На деле при необходимости принятие решений армейским руководством допускало пренебрежение формальностями и дипломатическим протоколом. Противник особо не утруждал себя соблюдением приграничного нейтралитета, не только с легкостью пересекая границу и укрываясь на соседней территории, но и ведя оттуда обстрелы (к примеру, такое положение сложилось в Асадабаде, где периодически от минометных и ракетных налетов с пакистанской стороны страдали вертолетчики 335-го полка и батальон дислоцированной в гарнизоне 66-й мотострелковой бригады). Уже по окончании войны руководитель оперативной группы Минобороны в Афганистане генерал армии В.И. Варенников с военной прямотой объяснял логику принятия решений: «Да, действительно, я отдавал приказы на проведение ударов по особо опасным объектам на территории Пакистана в приграничной зоне. В приграничной зоне, приблизительно в полосе до 5–7 километров от границы, противник, как правило, сосредоточивал свои отряды или караваны перед переходом на территорию Афганистана. Здесь же размещались приграничные склады (оружие, боеприпасы, продовольствие, имущество). Наконец, в этой же полосе, как правило, находились огневые позиции реактивных установок или площадки под реактивные снаряды. Спрашивается, в условиях, когда я располагаю достоверными данными о наличии такой цели, надо действовать или сидеть сложа руки? Ведь если душманы, да и малиши (добровольные пограничные поздразделения, находящиеся на службе в пакистанской армии) постоянно со «своей» территории обстреливают части правительственных войск Афганистана, то почему мы должны соблюдать какие-то правила?! Здесь и солдату понятно, что надо бить и бить не мешкая! Понимая все это, я уверенно практиковал такие действия, не втягивая в это дело Москву. Разумеется, я никому не разрешал принимать решение на обстрел объектов на территории Пакистана, дабы не ставить этого командира или начальника в сложное положение, если вдруг вопрос приобретет обостренный официальный характер. Поэтому удары артиллерии (в том числе реактивной) и боевой авиации наносились только по моему решению и с моего ведома».
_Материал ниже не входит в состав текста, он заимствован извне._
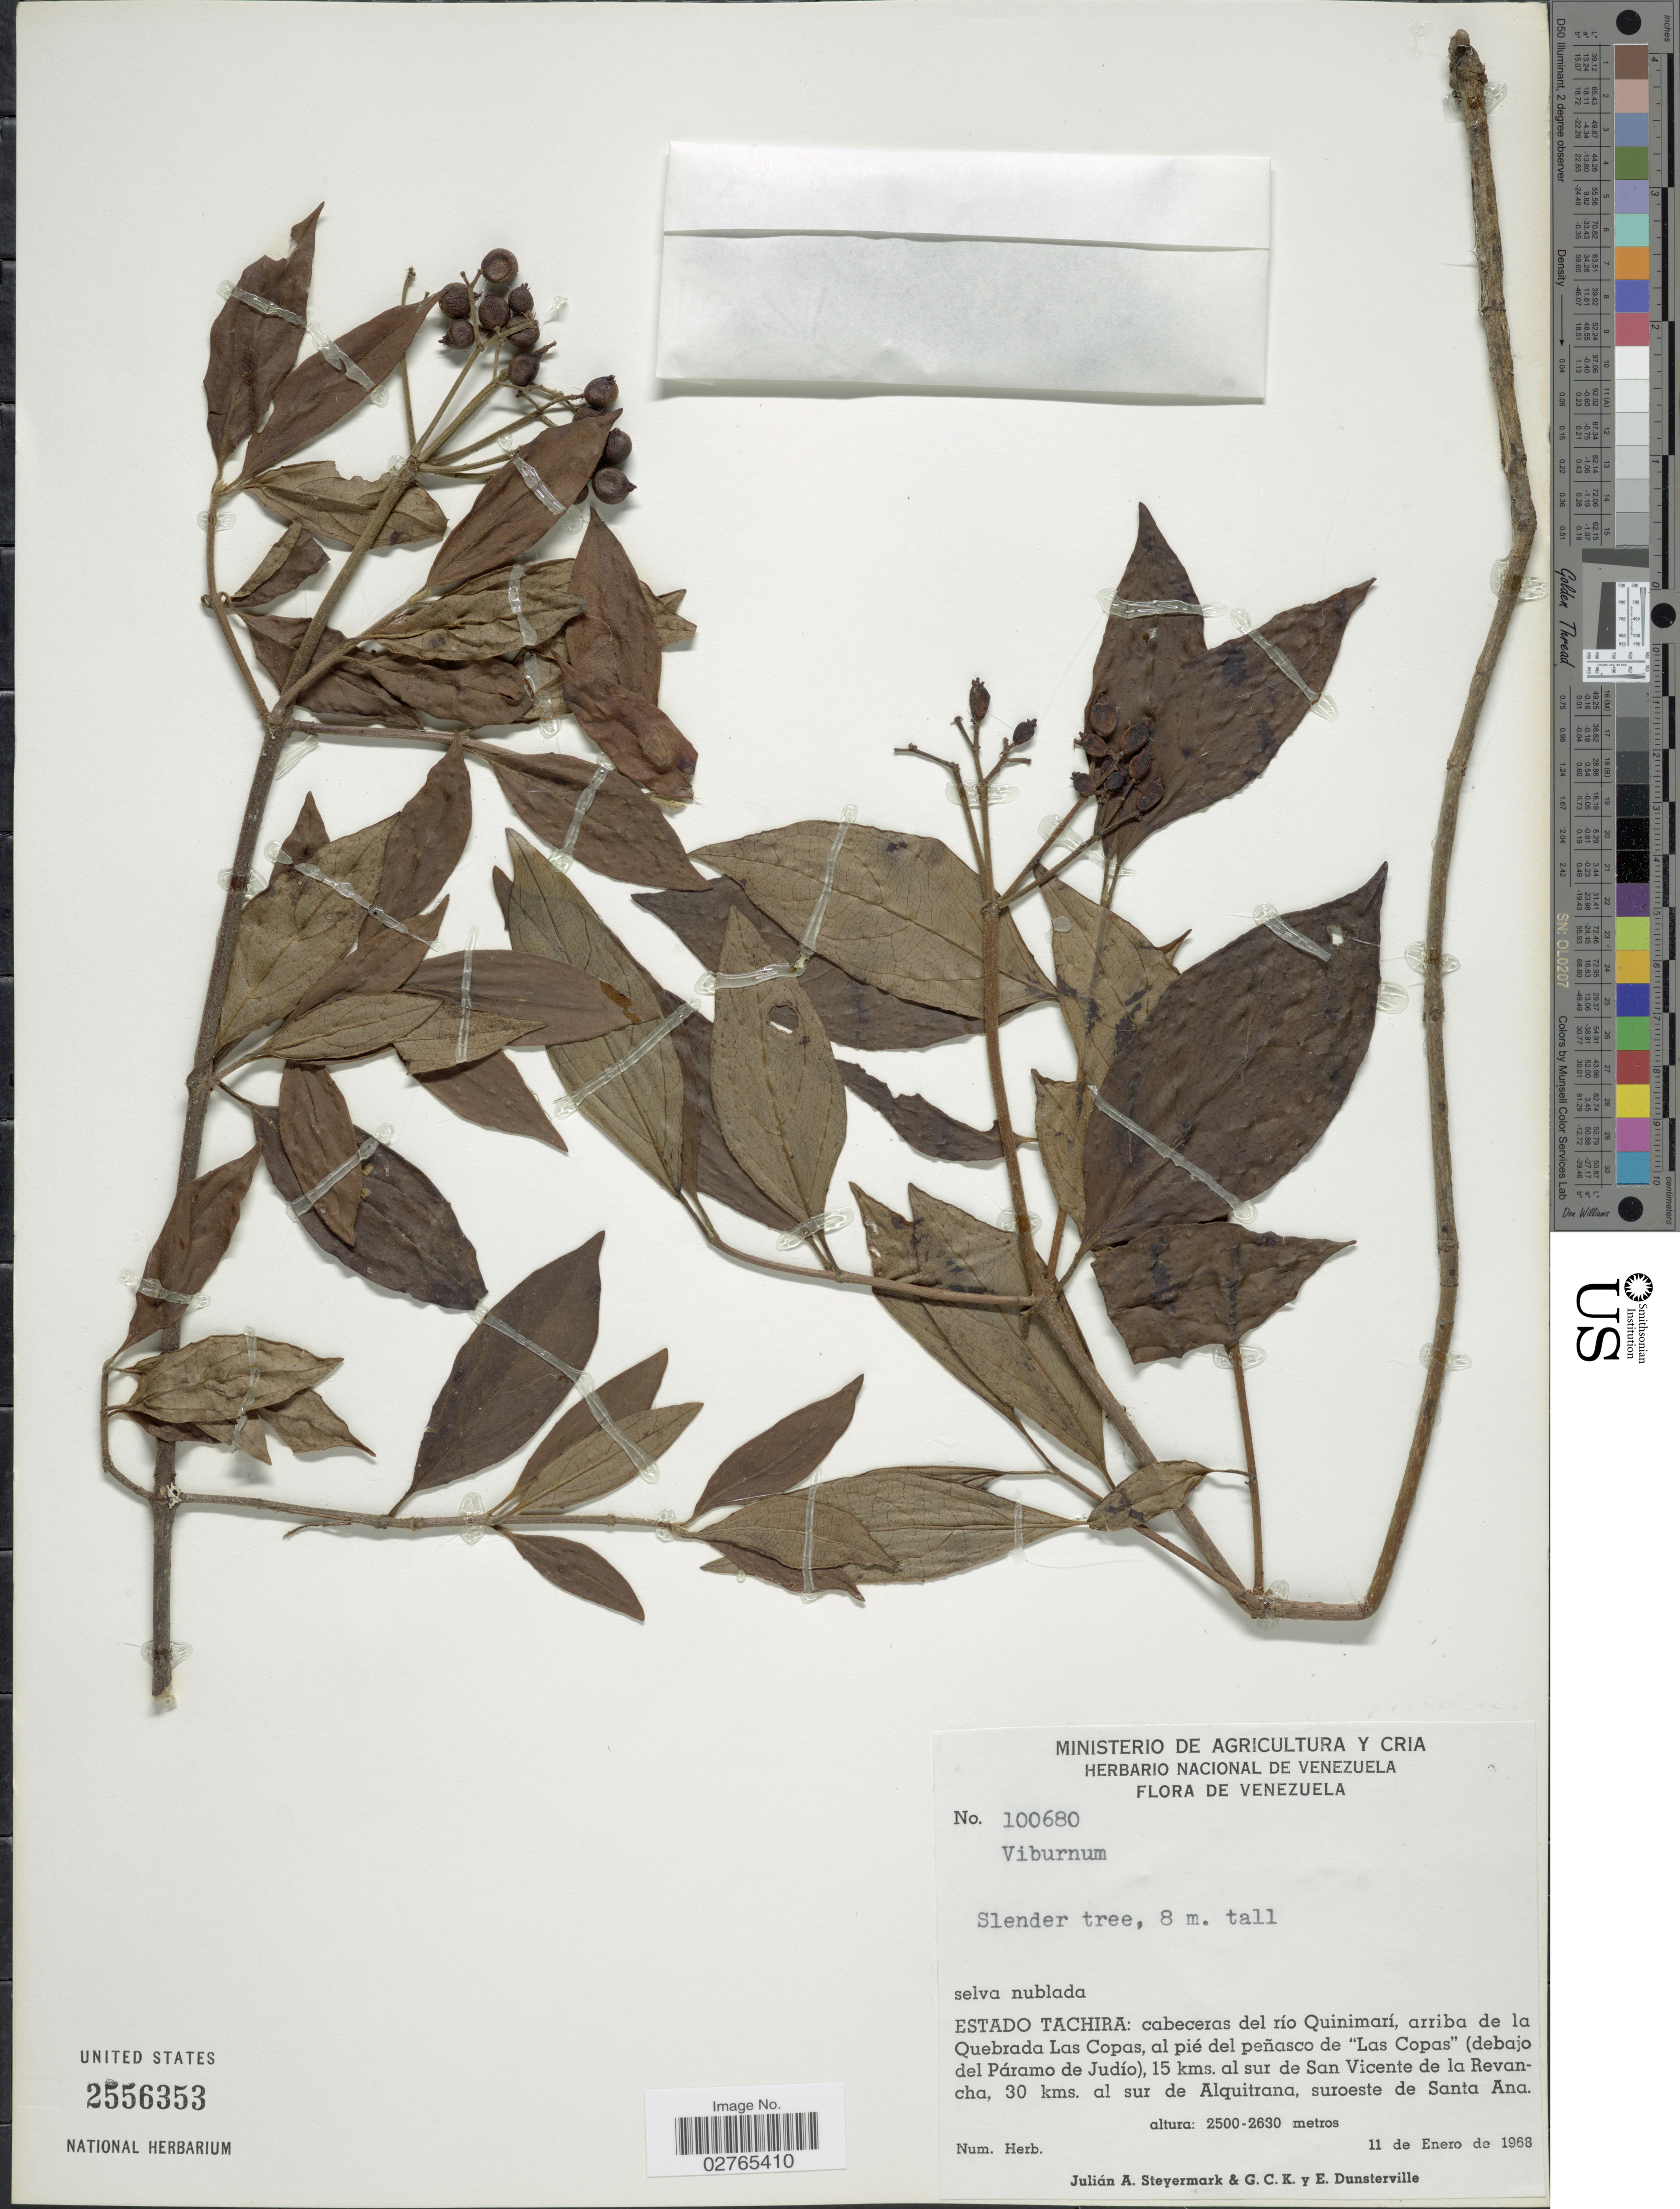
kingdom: Plantae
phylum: Tracheophyta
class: Magnoliopsida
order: Dipsacales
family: Viburnaceae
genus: Viburnum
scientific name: Viburnum sp.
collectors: J. Steyermark, G. C. K. Dunsterville & E. Dunsterville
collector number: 100680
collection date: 1968-01-11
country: Venezuela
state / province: Tachira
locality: Estado Tachira: cabeceras del río Quinimarí, arriba de la Quebrada Las Copas, al pié del peñasco de "Las Copas"(debajo del Páramo de Judío), 15 kms. al sur de San Vicente de la Revancha, 30 kms. al sur de Alquitrana, suroeste de Santa Ana.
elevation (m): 2500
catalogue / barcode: US 2556353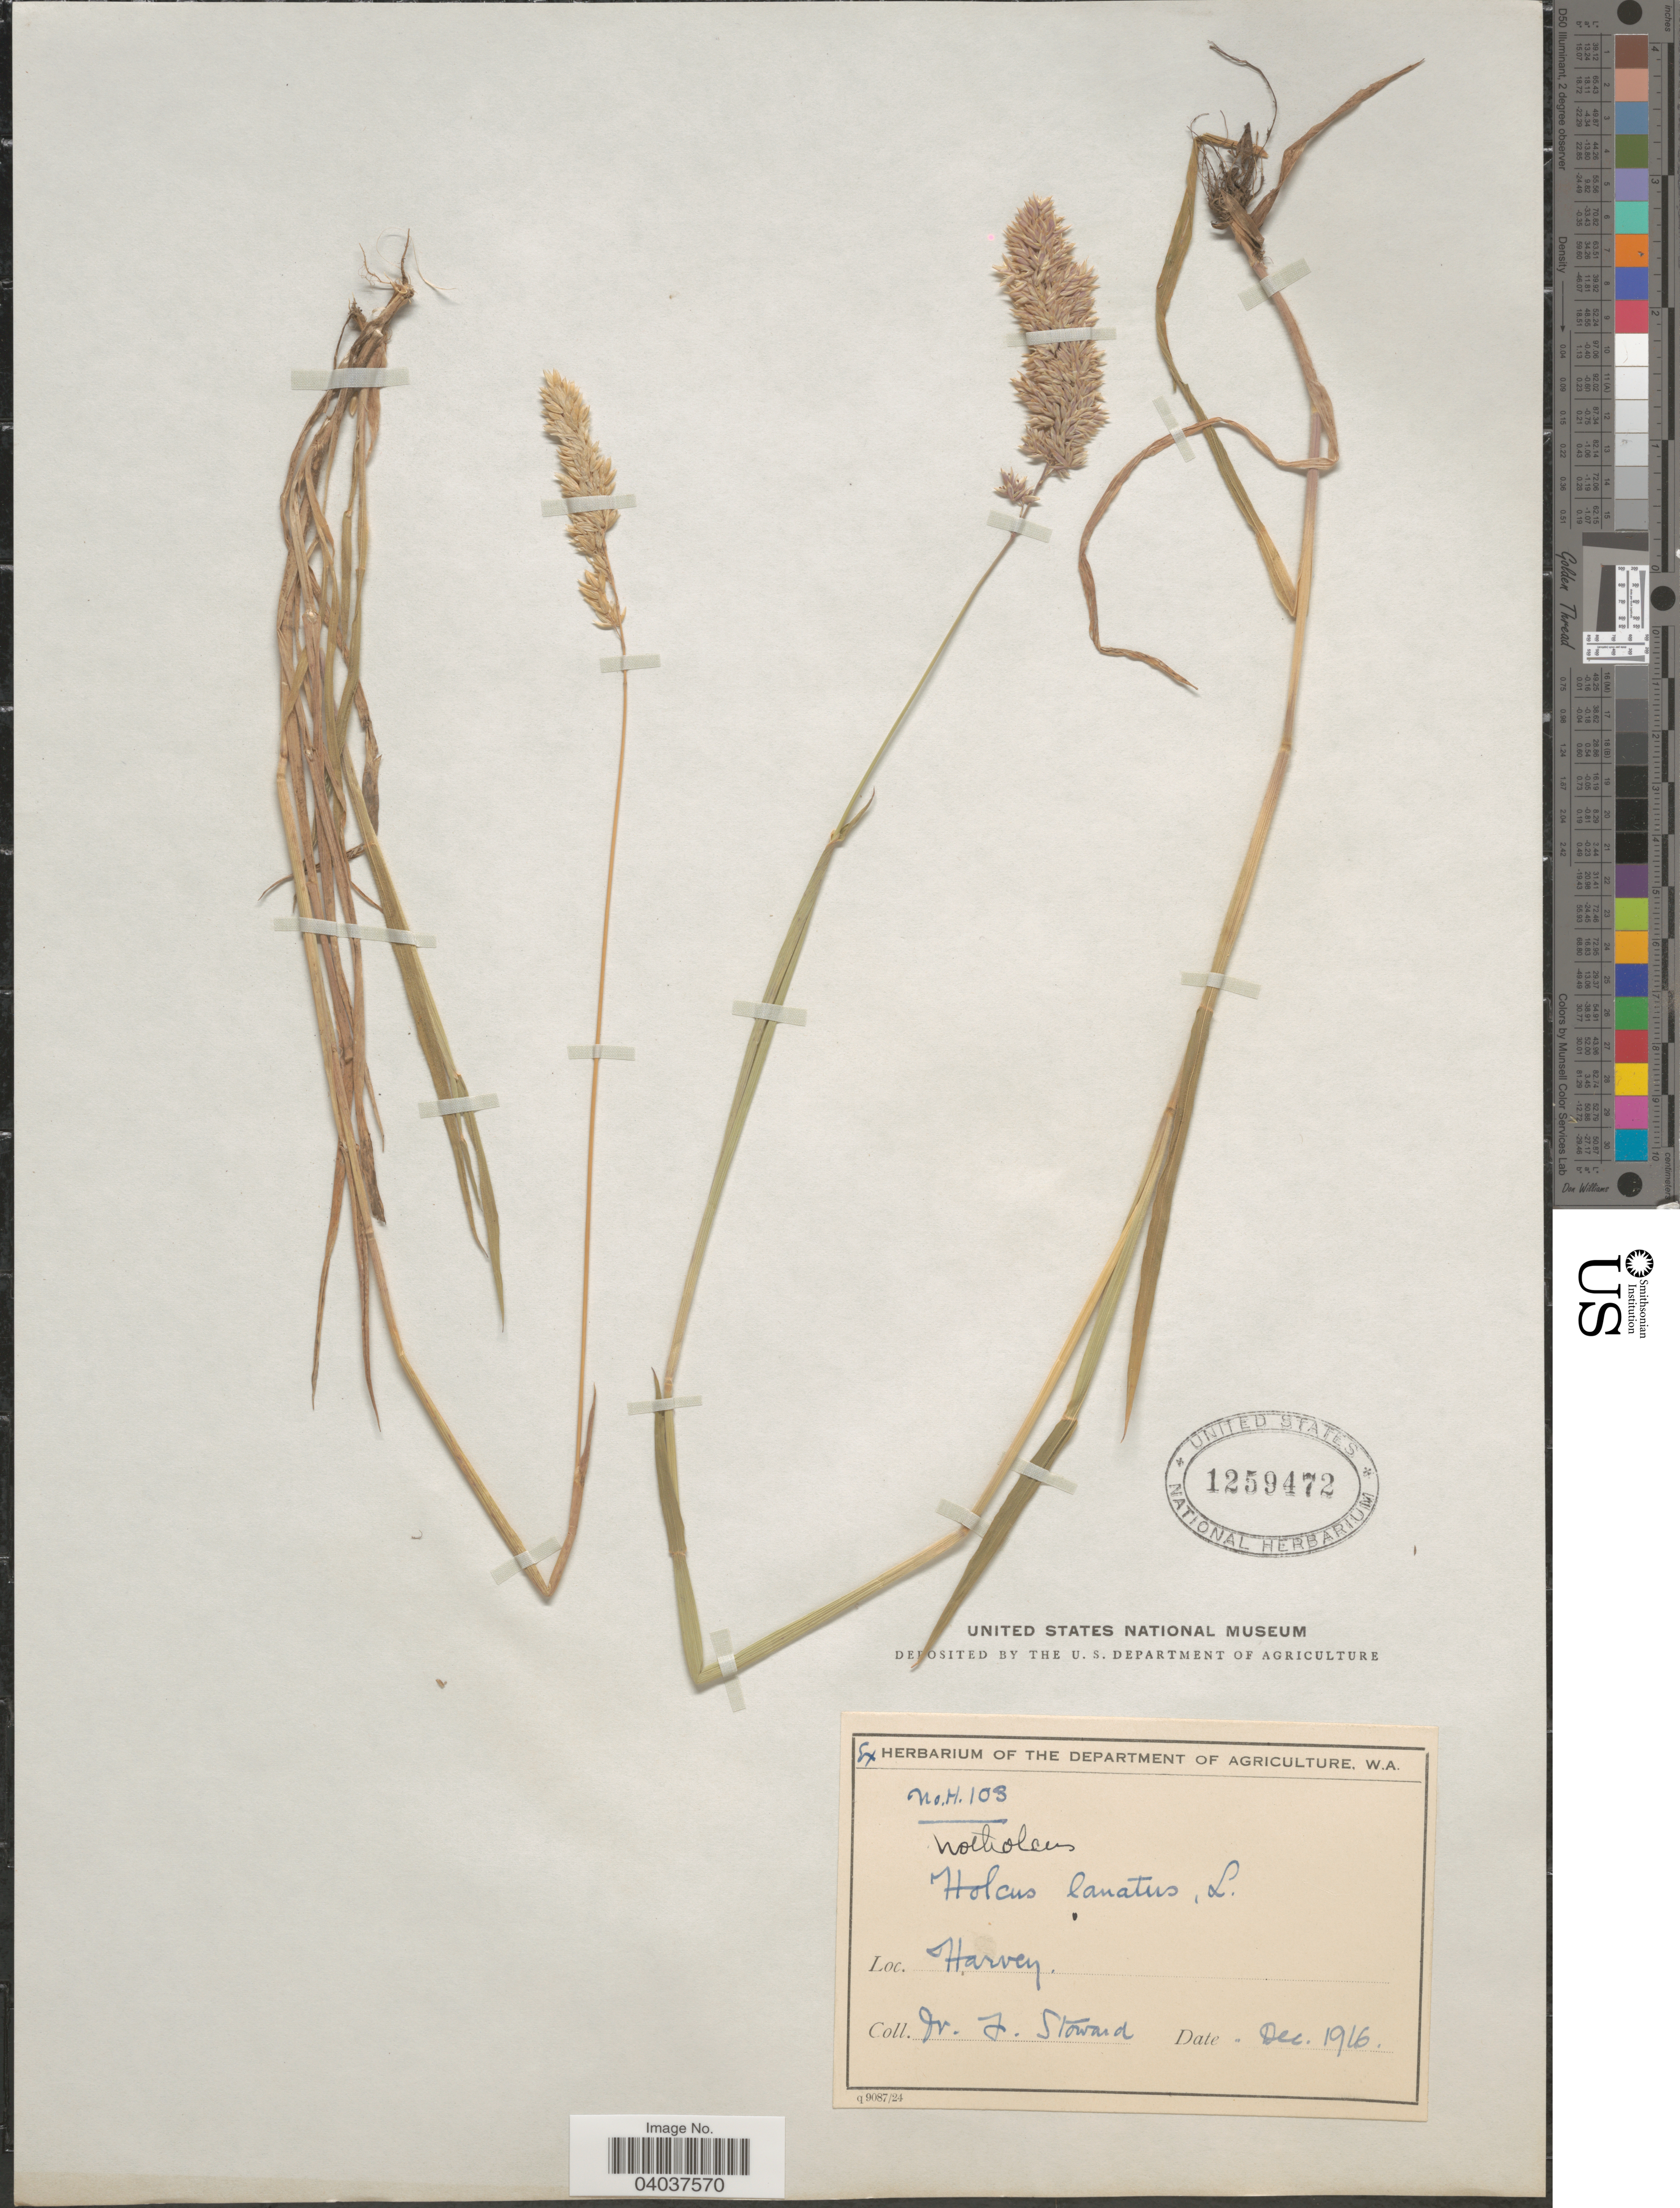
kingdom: Plantae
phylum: Tracheophyta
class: Liliopsida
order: Poales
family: Poaceae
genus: Holcus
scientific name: Holcus lanatus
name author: L.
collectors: F. Stoward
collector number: H.103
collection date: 1916-12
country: Australia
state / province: New South Wales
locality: Harvey.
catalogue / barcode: US 1259472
Без сомнения, пакистанские власти лучше остальных знали обстановку на границе – следы бомбардировок, в изобилии имевшиеся осколки от бомб и куски реактивных снарядов были самым что ни на есть наглядным доказательством. На этом фоне довольно неуклюже выглядели объяснения советского МИДа, неоднократно выступавшего с «опровержениями клеветы пакистанской стороны». Подобные выступления звучали в обвиняющем тоне: «Все обвинения Пакистана относительно бомбардировок его территории боевыми самолетами с афганской стороны – чистый вымысел, преследующий цель прикрыть собственные грубые нарушения и вмешательство во внутренние дела Афганистана».
В январе 1983 года Пакистан получил из США первые современные истребители F-16, резко усилившие его позиции. К октябрю 1986 года в строю находились уже 40 самолетов: 28 F-16A и 12 учебно-боевых F-16B, сосредоточенных в 9-й, 11-й и 14-й эскадрильях на базах Саргода и Камра. Освоив новую технику, пакистанские летчики перешли к более энергичным действиям. На их стороне были тактические преимущества «игры на своем поле»: близость собственных аэродромов (поднимаясь из приграничной Камры, F-16 могли атаковать противника едва ли не на взлете), хорошее знание местности, над которой приходилось патрулировать, развернутая близ границы система РЛС и постов раннего обнаружения. Применяя излюбленную тактику «shot & run» («ударь и беги»), летчики F-16 в случае опасности могли тут же отвернуть в глубь своей территории. Даже при катапультировании они могли рассчитывать на помощь местных жителей и скорое возвращение в строй. Советские и афганские пилоты, работая в этих районах, находились в 250–300 км от своих баз и ежеминутно опасались внезапной атаки с соседней стороны. О покидании самолета над местом, по которому прошлись бомбовым ударом, не хотелось и думать – в этом случае оставалось рассчитывать на удачу и прихваченный в полет автомат, надеясь, что он поможет продержаться до появления поискового вертолета.